Example: MQTT Publisher Configuration

publishers:
  - name: device_status
    spec: "make87_messages.device.Status"
    config:
      type: object
      properties:
        qos:
          type: integer
          enum: [0, 1, 2]
          default: 1
          description: "Quality of Service level"
        retain:
          type: boolean
          default: false
          description: "Whether messages should be retained by broker"

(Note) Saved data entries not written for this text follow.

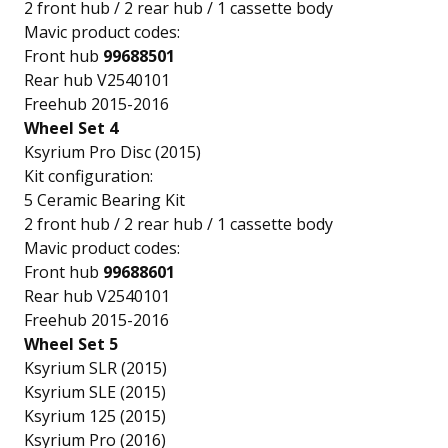
2 front hub / 2 rear hub / 1 cassette body
Mavic product codes:
Front hub
99688501
Rear hub V2540101
Freehub 2015-2016
Wheel Set 4
Ksyrium Pro Disc (2015)
Kit configuration:
5 Ceramic Bearing Kit
2 front hub / 2 rear hub / 1 cassette body
Mavic product codes:
Front hub
99688601
Rear hub V2540101
Freehub 2015-2016
Wheel Set 5
Ksyrium SLR (2015)
Ksyrium SLE (2015)
Ksyrium 125 (2015)
Ksyrium Pro (2016)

Example: HTTP Server Configuration

servers:
  - name: api_endpoint
    spec: "my_api:v1.0"
    config:
      type: object
      properties:
        enable_cors:
          type: boolean
          default: true
        timeout_ms:
          type: integer
          default: 30000
          minimum: 1000
        rate_limit:
          type: object
          properties:
            requests_per_minute:
              type: integer
              default: 100
            burst_size:
              type: integer
              default: 10

The configuration schema supports all standard JSON Schema features including: - Type validation (string, integer, boolean, object, array) - Enums for restricted value sets - Default values for automatic parameter initialization - Nested objects for complex configuration structures - Descriptions for documentation - Validation constraints (minimum, maximum, pattern, etc.)

Best Practices

Pattern Selection

  • Publisher/Subscriber: Streaming data, events, one-to-many distribution
  • Requester/Provider: Service calls, queries, request-response interactions
  • Server/Client: Persistent connections, web services, streaming protocols

Message Design

  • Use structured message types for type safety and compatibility
  • Include timestamps for synchronization across distributed systems
  • Design message hierarchies for organized data management
  • Consider using make87's message pack for standardized Protocol Buffer messages

Performance Optimization

  • Co-locate high-frequency communicating applications on the same node
  • Use appropriate QoS settings for your reliability requirements
  • Consider message size and frequency for bandwidth optimization
  • Choose encoding formats that balance performance and compatibility

Runtime Integration

  • Access interface configurations through the MAKE87_CONFIG environment variable
  • For complete details on runtime configuration structure and usage, see Runtime Configuration

By leveraging make87's protocol-agnostic approach, you can build applications that communicate efficiently across any infrastructure while maintaining the flexibility to change protocols as requirements evolve.


  1. Note: make87's System designer only allows to draw one-to-one subscribers for now, but many-to-one can be configured by manually setting the topic names to the same value in the UI. This is a limitation of the current System designer, not the platform itself.